Tuesday’s bond market has opened in negative territory again, continuing its pre-FOMC selling. The stock markets are rallying with the Dow up 211 points and the Nasdaq up 62 points. The bond market is currently down 14/32 (2.27%), which should push this morning’s mortgage rates higher by approximately .375 of a discount point higher than yesterday’s early pricing.
November’s Consumer Price Index (CPI) was today’s only relevant economic data. The 8:30 AM ET release showed no surprises with no change in the overall reading and a 0.2% rise in the core data. Both readings pegged forecasts, indicating that inflationary pressures at the consumer level of the economy remain subdued. This is somewhat good news for the bond market and mortgage rates, but not good enough to overcome the recent negative momentum in bonds.
Tomorrow morning has two pieces of economic data. The first up is November’s Housing Starts at 8:30 AM ET. This data isn’t known to be highly influential on bonds or mortgage pricing, but it does give us an indication of housing sector strength by tracking new home groundbreakings. Analysts are expecting to see an increase in new starts, indicating strength in the new home portion of the housing sector. Slowing starts would be favorable for the bond market, although a wide variance is likely needed for the data to cause noticeable movement in the markets or mortgage rates tomorrow morning.

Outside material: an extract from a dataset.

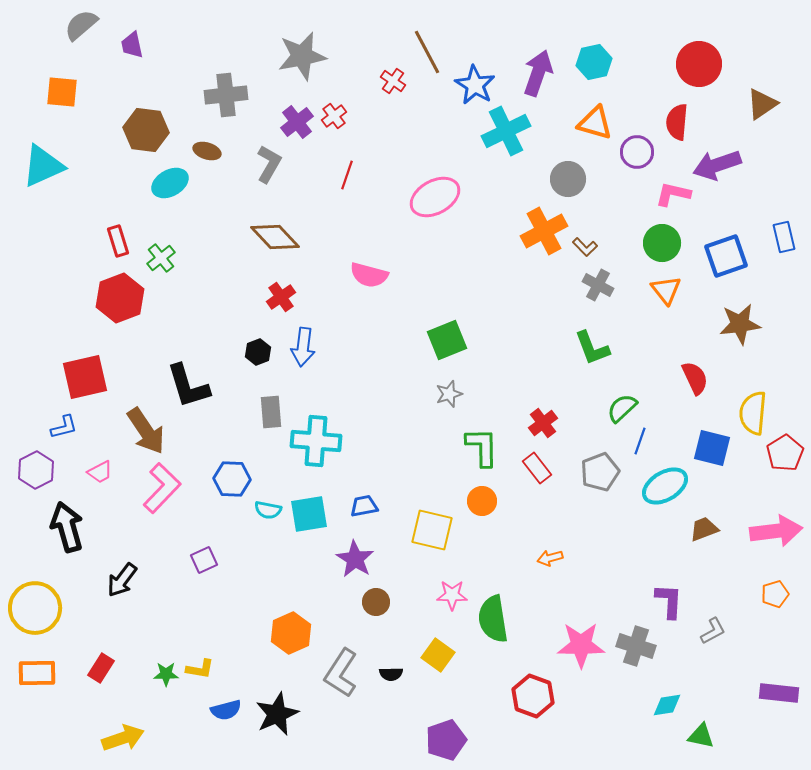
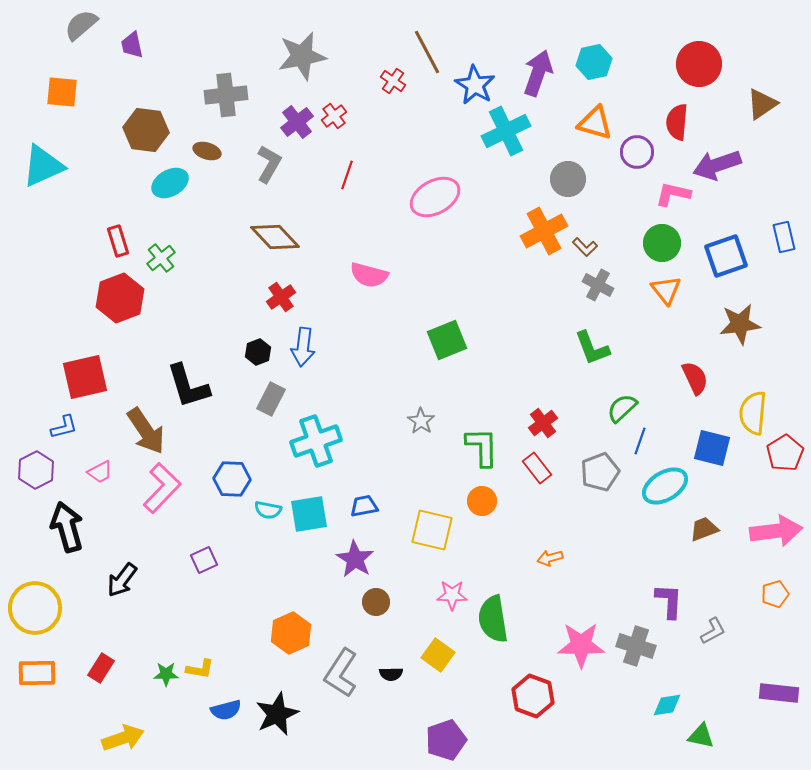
gray star at (449, 394): moved 28 px left, 27 px down; rotated 20 degrees counterclockwise
gray rectangle at (271, 412): moved 13 px up; rotated 32 degrees clockwise
cyan cross at (316, 441): rotated 24 degrees counterclockwise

The second report of the day will be November’s Industrial Production report at 9:15 AM ET. This report gives us a measurement of manufacturing sector strength by tracking output at U.S. factories, mines and utilities. Forecasts are calling for a 0.1% decline in output, indicating manufacturing softness. A larger than expected decline would be good news for bonds, while a stronger reading would show manufacturing strength and be considered bad news for rates.
However, the major events of the day come during afternoon hours tomorrow. This week’s two-day FOMC meeting that begins today will adjourn at 2:00 PM ET tomorrow. This is when the markets are expecting Fed Chair Janet Yellen and friends to make the Fed’s first hike to key short-term interest rates since 2006. At the same time their post-meeting statement is made, they will also release revised economic projections. That will be followed by a press conference with Chair Yellen at 2:30 PM ET. All three of these FOMC events that can be highly influential on the financial and mortgage markets.
I am one of those many that expect a .25% hike in key short-term rates tomorrow afternoon, although there is still a small chance that the Fed will wait for the next meeting to make a move in my opinion. The markets certainly have a .25% bump built in right now, so what can we expect after the announcement? Let’s tackle the easy one first. That would be the Fed not making a move yet. I am fairly certain that the bond market would rally and we would see a sizable improvement in mortgage rates. The more complicated scenario is if the Fed does announce a .25% rate increase. If this is what happens, I believe that there is a good chance of seeing an initial negative knee-jerk reaction in bonds that would push rates higher. However, shortly after we may see a reversal that would lead to rates starting a downward trend. This is obviously all speculation at this point. I am leaning towards the Fed making the rate hike this week and am expecting an interesting couple of days once the meeting adjourns.
There is a high probability of seeing a good amount of volatility in the markets and mortgage pricing tomorrow. Therefore, please proceed carefully of still floating an interest rate and closing in the near future.